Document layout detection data
________________________
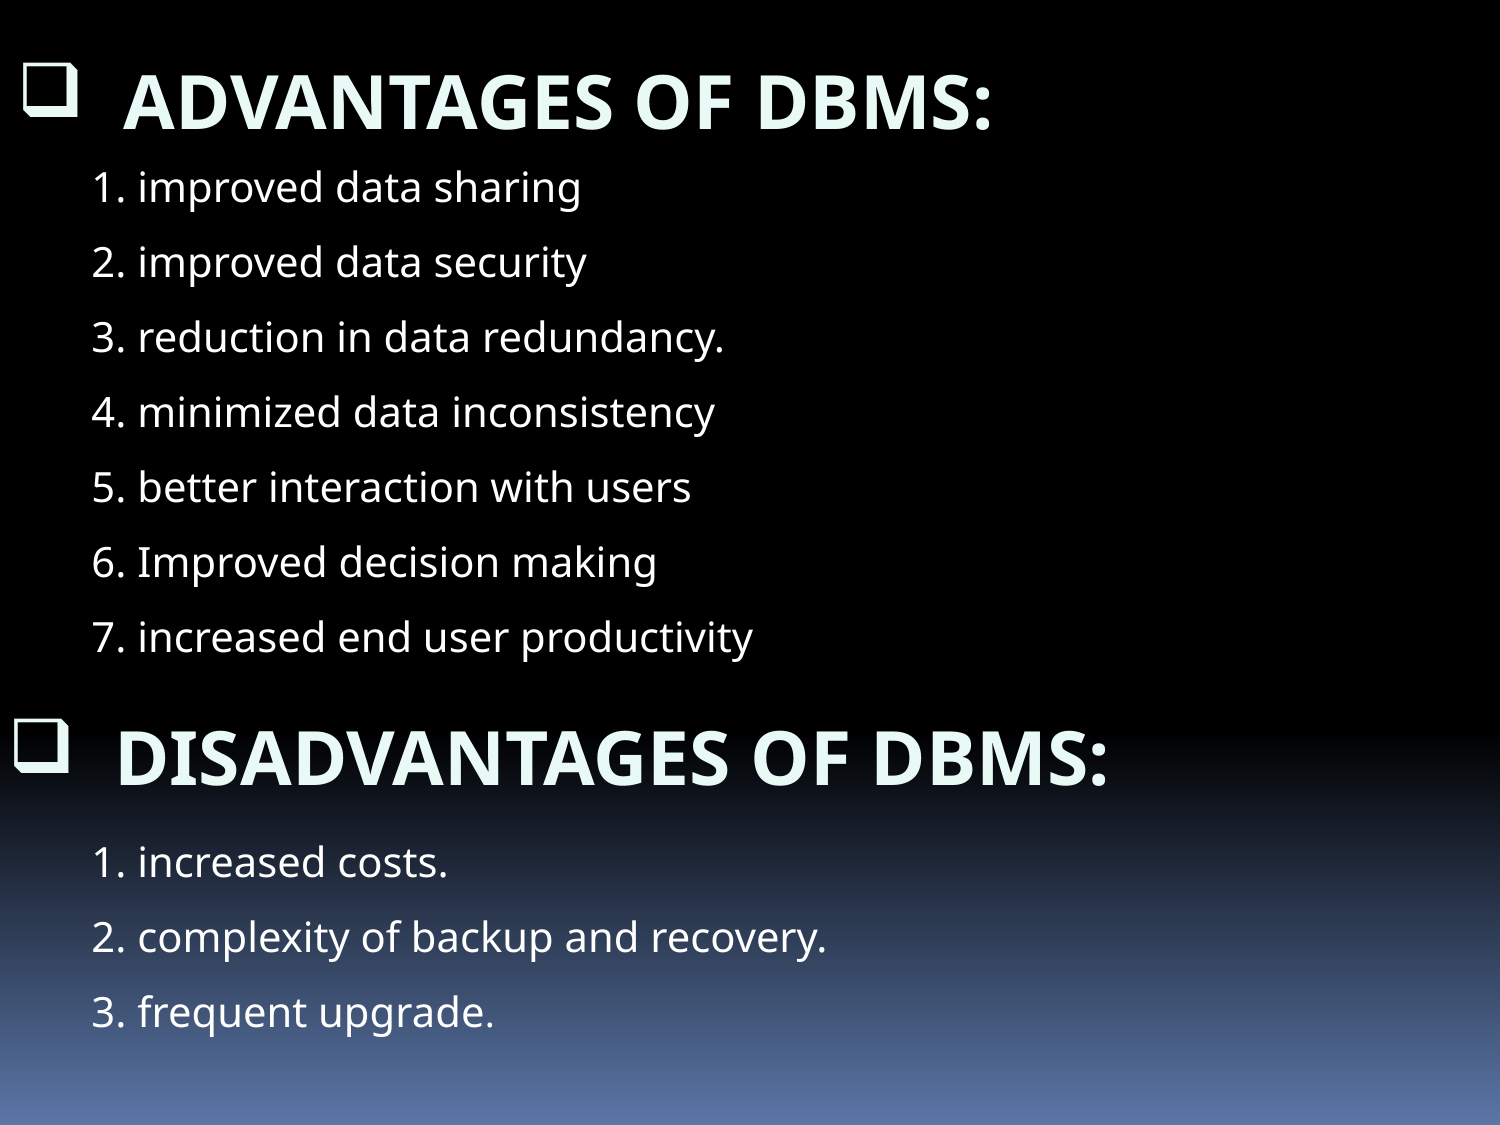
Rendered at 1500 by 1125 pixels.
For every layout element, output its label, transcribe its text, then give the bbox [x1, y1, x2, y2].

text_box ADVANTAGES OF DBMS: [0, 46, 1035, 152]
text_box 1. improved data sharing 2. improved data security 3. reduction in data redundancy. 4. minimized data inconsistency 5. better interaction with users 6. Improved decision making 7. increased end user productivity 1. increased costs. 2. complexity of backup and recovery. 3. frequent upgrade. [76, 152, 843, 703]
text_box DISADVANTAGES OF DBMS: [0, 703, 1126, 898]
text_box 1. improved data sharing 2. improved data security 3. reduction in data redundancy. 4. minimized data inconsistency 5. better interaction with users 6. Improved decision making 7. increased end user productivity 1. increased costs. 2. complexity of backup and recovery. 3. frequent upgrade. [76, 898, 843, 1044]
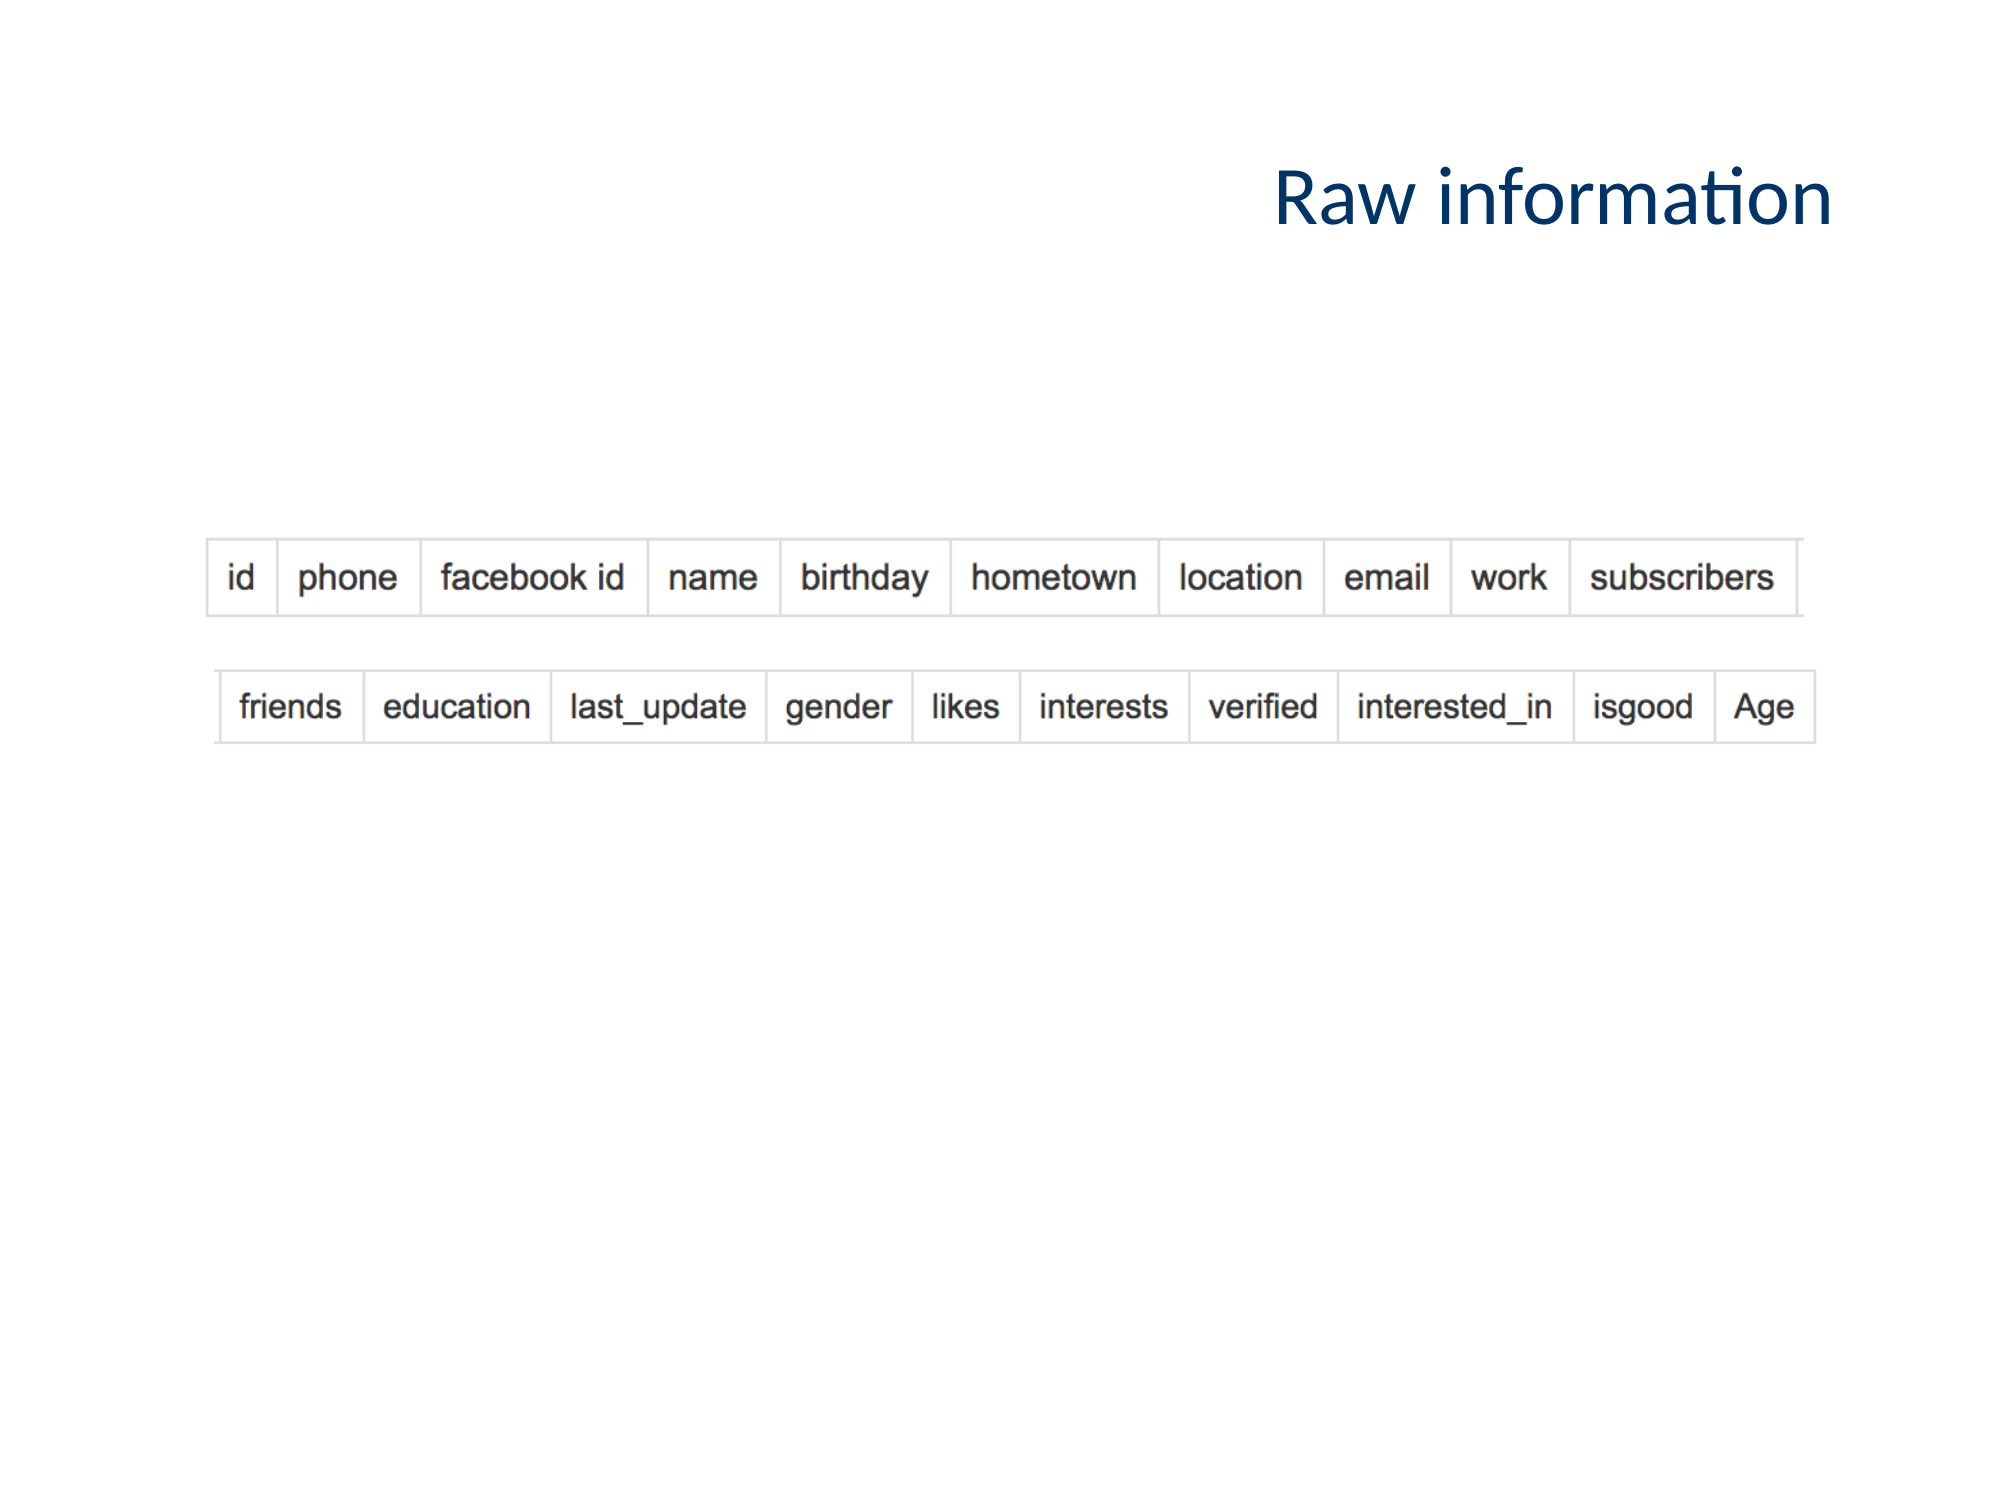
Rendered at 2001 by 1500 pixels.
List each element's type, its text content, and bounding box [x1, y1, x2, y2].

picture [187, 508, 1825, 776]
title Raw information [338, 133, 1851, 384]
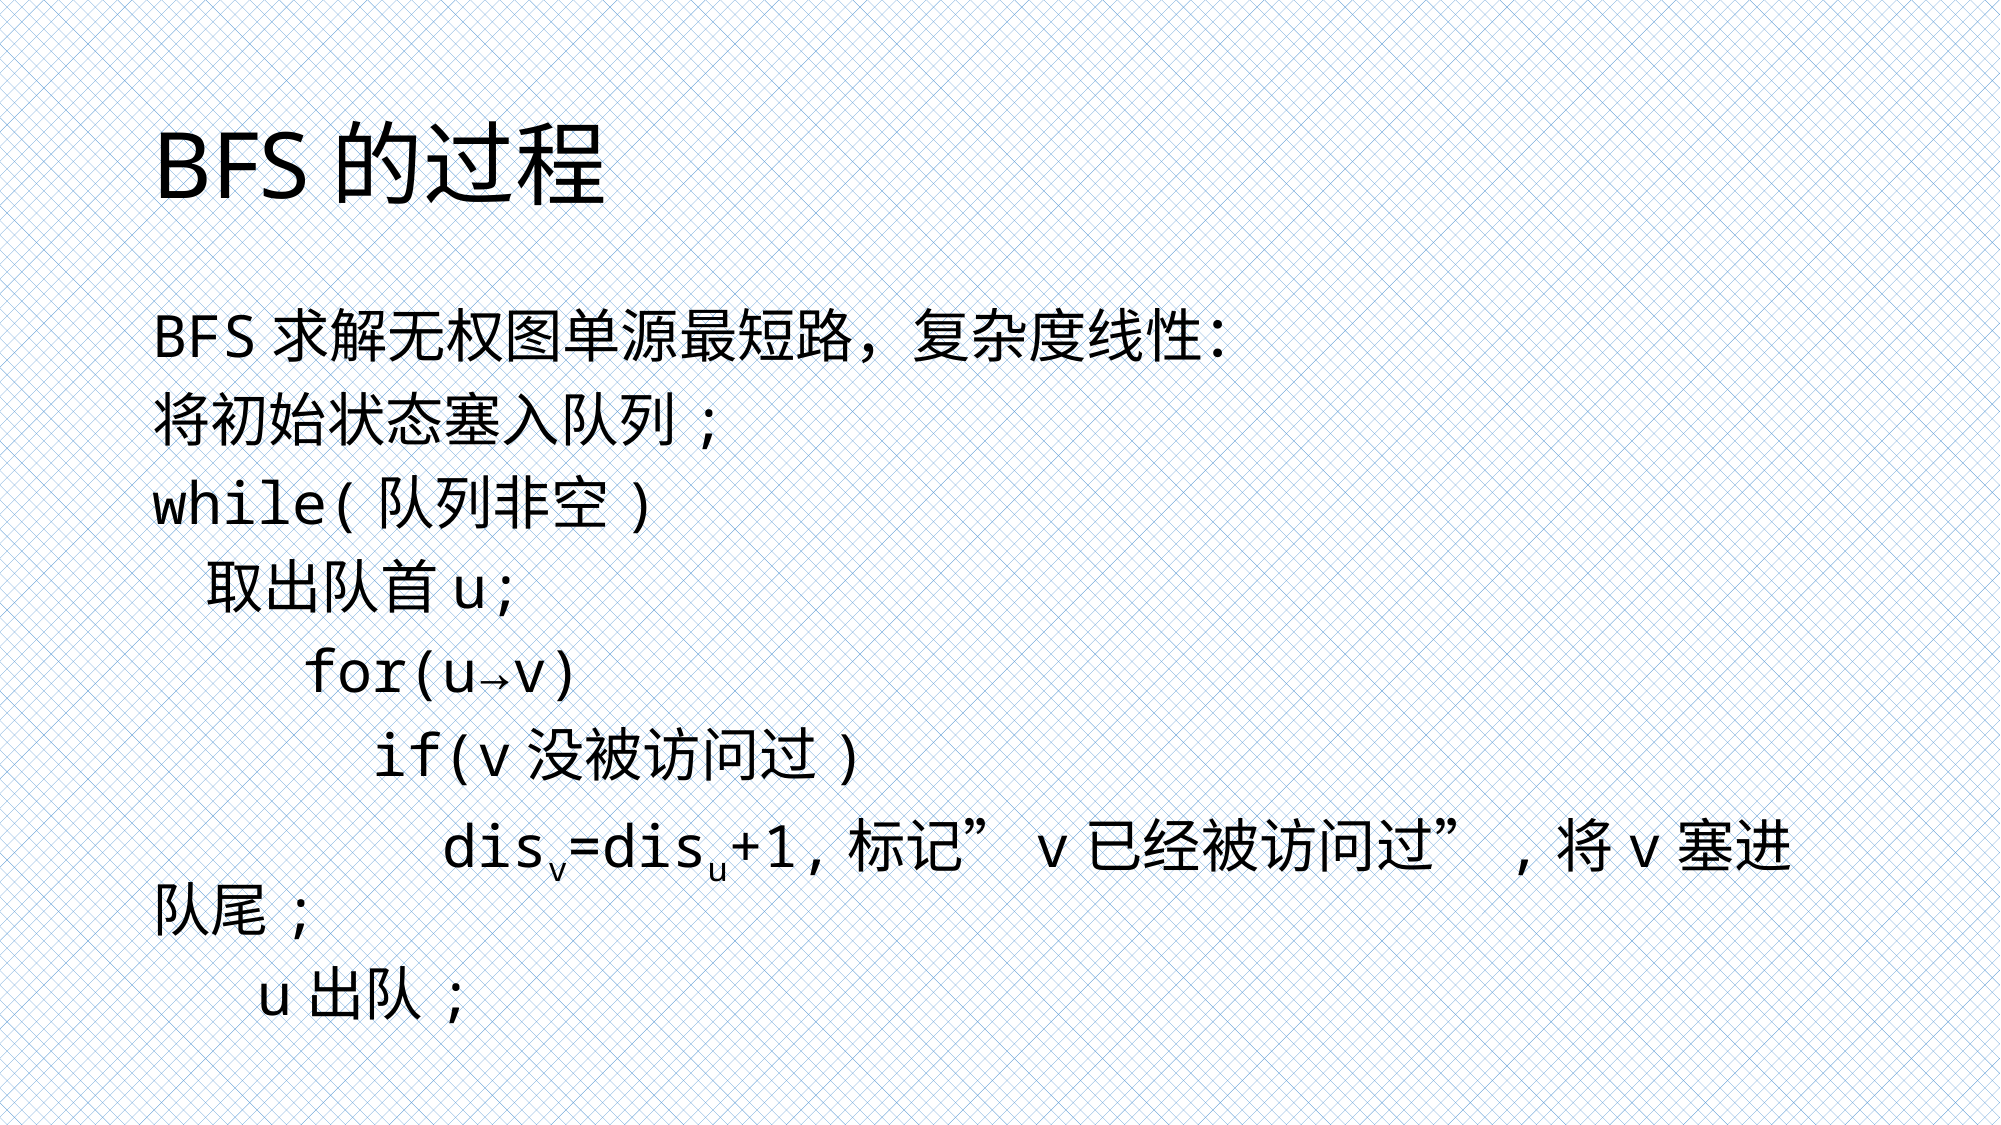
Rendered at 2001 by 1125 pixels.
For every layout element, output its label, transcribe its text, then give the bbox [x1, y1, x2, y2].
________________________
**What is required**
Your answer must be an exact copy of the records above, with every picture left out.

**Response to this task**
Rendered at 1500 by 1125 pixels.
For every layout element, output its label, transcribe its text, then give the bbox [x1, y1, x2, y2].

text_box ADVANTAGES OF DBMS: [0, 46, 1035, 152]
text_box 1. improved data sharing 2. improved data security 3. reduction in data redundancy. 4. minimized data inconsistency 5. better interaction with users 6. Improved decision making 7. increased end user productivity 1. increased costs. 2. complexity of backup and recovery. 3. frequent upgrade. [76, 152, 843, 703]
text_box DISADVANTAGES OF DBMS: [0, 703, 1126, 898]
text_box 1. improved data sharing 2. improved data security 3. reduction in data redundancy. 4. minimized data inconsistency 5. better interaction with users 6. Improved decision making 7. increased end user productivity 1. increased costs. 2. complexity of backup and recovery. 3. frequent upgrade. [76, 898, 843, 1044]
Rendered at 2001 by 1500 pixels.
List each element's type, its text content, and bounding box [x1, y1, x2, y2].

picture [187, 508, 1825, 776]
title Raw information [338, 133, 1851, 384]
Rendered at 2001 by 1125 pixels.
For every layout element, output its label, transcribe its text, then give the bbox [x1, y1, x2, y2].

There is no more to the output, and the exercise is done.